Les autorités japonaises tirent les leçons des restructurations bancaires provoquées par la récession en cours. Un assouplissement important des conditions imposées aux banques pour fermer et ouvrir des succursales devrait être entériné ces jours-ci par la FSA, l'agence de supervision financière nipponne. L'objectif de ces nouvelles directives est de favoriser la compétition entre les banques, alors que les règles en vigueur avaient au contraire pour but de la décourager. Un projet de loi déposé par le gouvernement sur la base des recommandations de la FSA doit être examiné par la Diète (le parlement nippon) lors de sa session qui démarre aujourd'hui.

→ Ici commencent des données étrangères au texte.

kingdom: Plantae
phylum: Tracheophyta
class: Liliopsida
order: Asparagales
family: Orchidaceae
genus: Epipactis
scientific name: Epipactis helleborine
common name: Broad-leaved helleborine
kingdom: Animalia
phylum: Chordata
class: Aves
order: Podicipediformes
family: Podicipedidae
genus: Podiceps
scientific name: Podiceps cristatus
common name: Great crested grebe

Selon des sources proches du Ministère des finances, les banques japonaises ou étrangères devront à l'avenir seulement informer les autorités de l'ouverture ou de la fermeture de succursales. Cela ne fait qu'entériner les modifications drastiques survenues dans le paysage bancaire nippon: en moins de dix-huit mois, un mouvement de concentration sans précédent a eu lieu au Japon.

Quatre grands groupes

Désormais, quatre grands groupes bancaires se partagent le marché: Mizuho (résultat de la fusion en cours entre Fuji Bank, Dai Ichi bank et IBJ), Sumitomo-Sakura, Bank of Tokyo-Mitsubishi et UFJ (résultat de la fusion entre Tokai et Sanwa bank). La plupart de ces fusions vont se faire par étapes, d'ici à 2002-2003 et devraient entraîner d'autres restructurations au sein du réseau des banques coopératives et des banques régionales encore très puissantes. Elles amèneront entre autres les établissements concernés à réduire très vite le nombre de leurs agences, et à centraliser leurs opérations.

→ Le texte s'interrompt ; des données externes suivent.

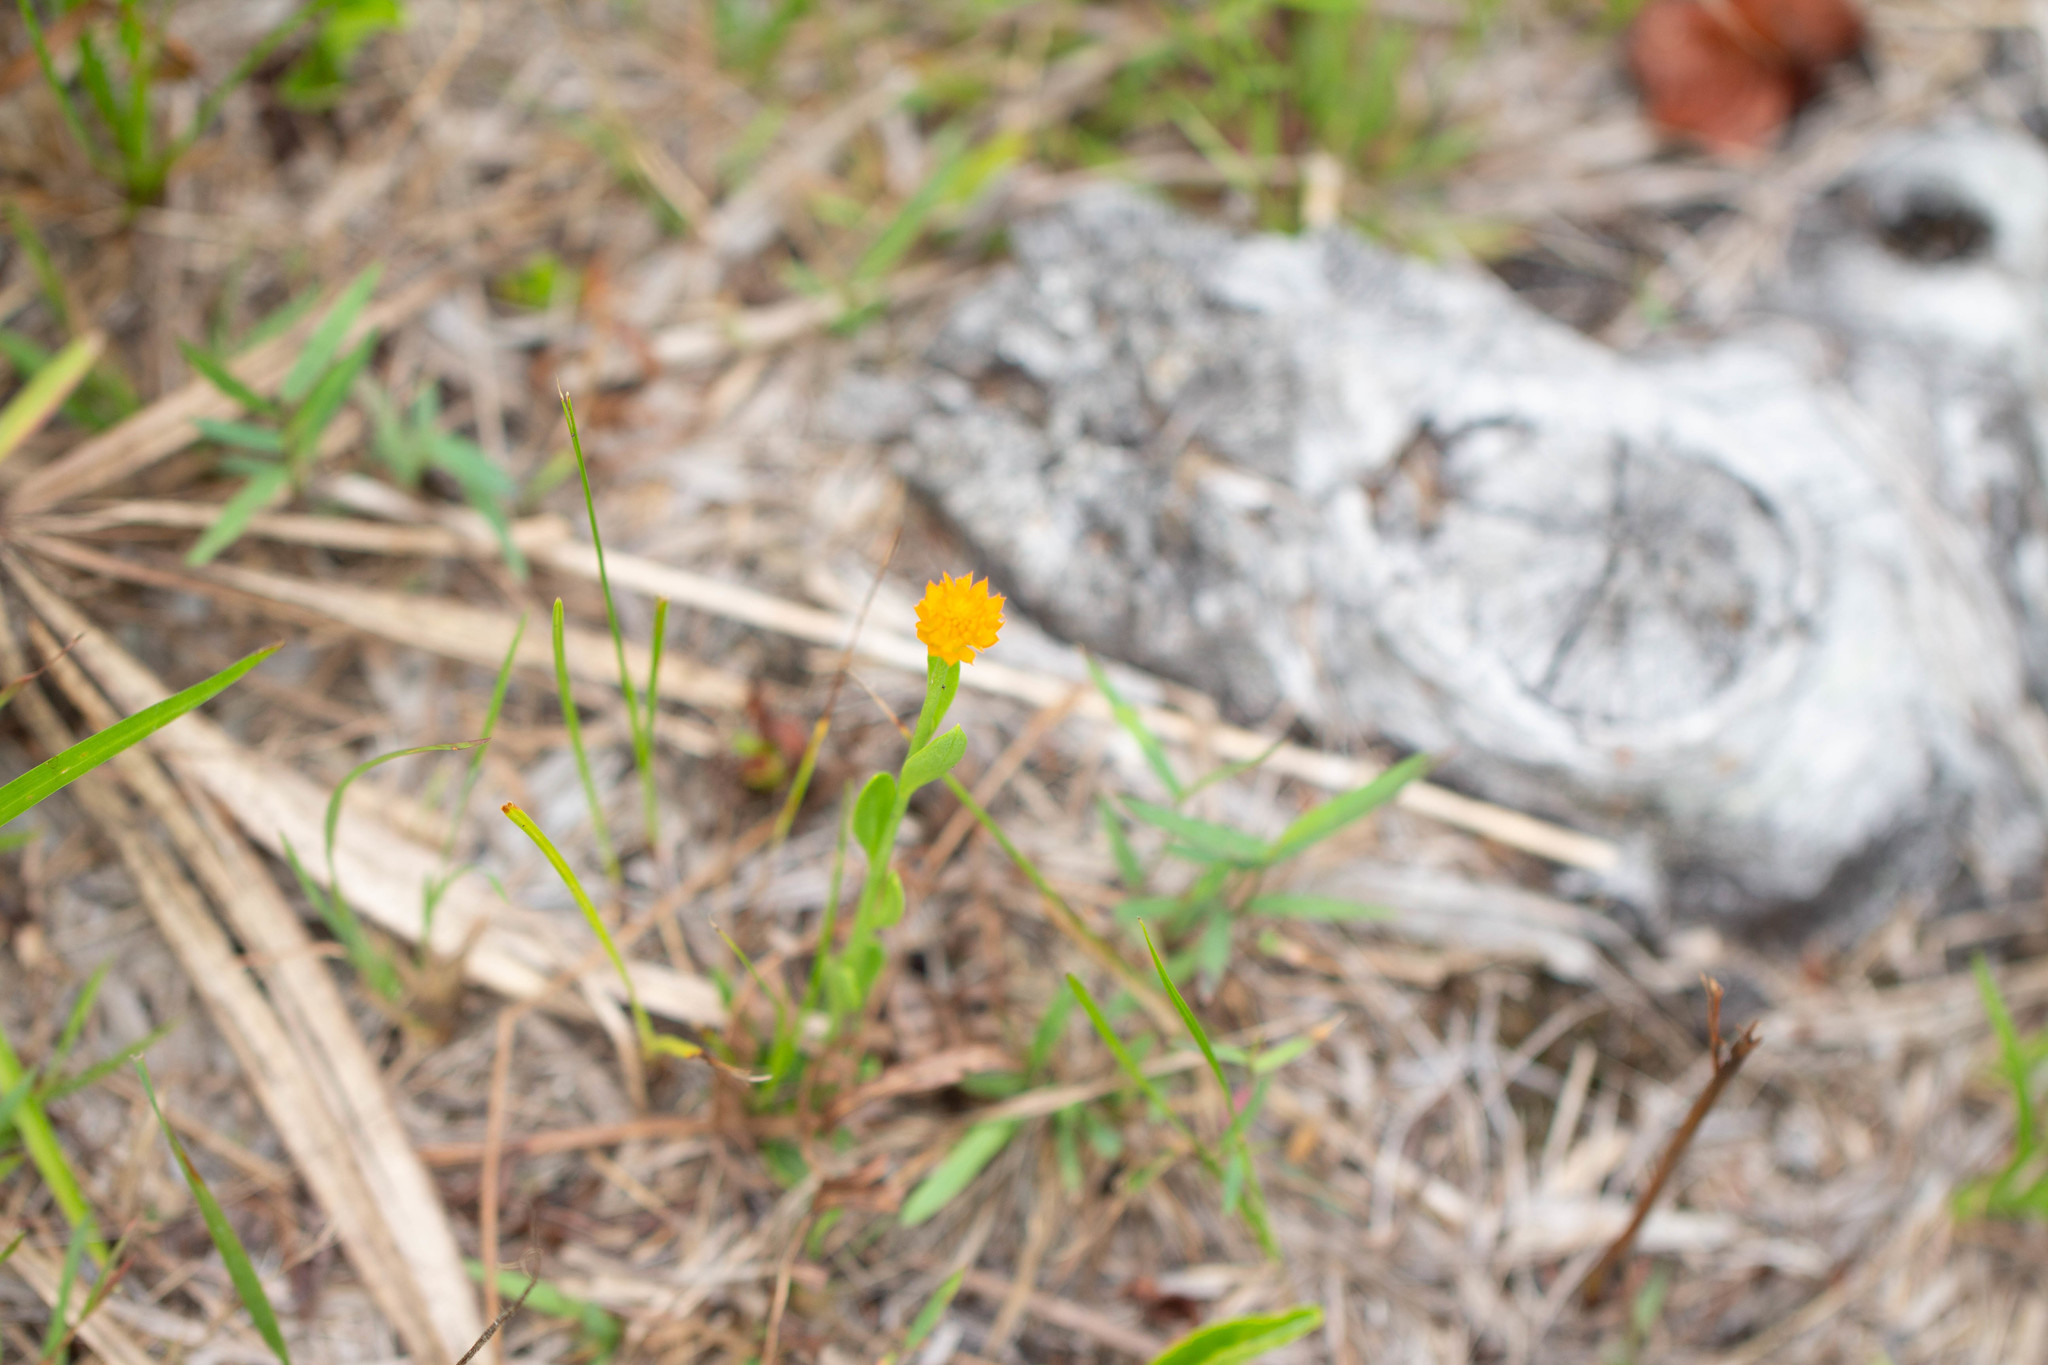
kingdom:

Du côté des banques étrangères, l'impact sera moindre car seule une d'entre elles, la Citibank américaine, dispose d'un réseau au Japon. Et dans des proportions bien moindres par rapport à ses concurrentes nipponnes. La Citibank, qui vise surtout la clientèle étrangère et celle des Japonais habitués à voyager, compte 24 agences à travers l'Archipel, dont une dizaine à Tokyo. Ses bons résultats, et sa forte notoriété font toutefois réfléchir d'autres établissements concurrents, jusque-là dissuadés par la réputation des dépositaires japonais, jugés peu enclins à confier leurs économies à une banque étrangère. La banque de Hongkong et Shanghai (HSBC) réalise actuellement des études sur le sujet: «Tous ces signes sont révélateurs d'une même tendance: le marché bancaire japonais s'ouvre», confirme Jean-Pascal Rolandez, de BNP Paribas à Tokyo. Une autre dérégulation envisagée par la FSA consisterait à permettre aux banques commerciales d'étendre leur champ d'opération. Celles-ci pourraient être en particulier autorisées à conduire l'avenir des opérations de «Trust Banking», jusque-là bien séparées du reste. La seule banque commerciale à mener des opérations de ce type au Japon est la banque Daiwa. Les autres ont du créer des filiales spécifiques qui alourdissent leurs coûts. A terme, la compétition bancaire, là aussi, s'en trouvera accrue.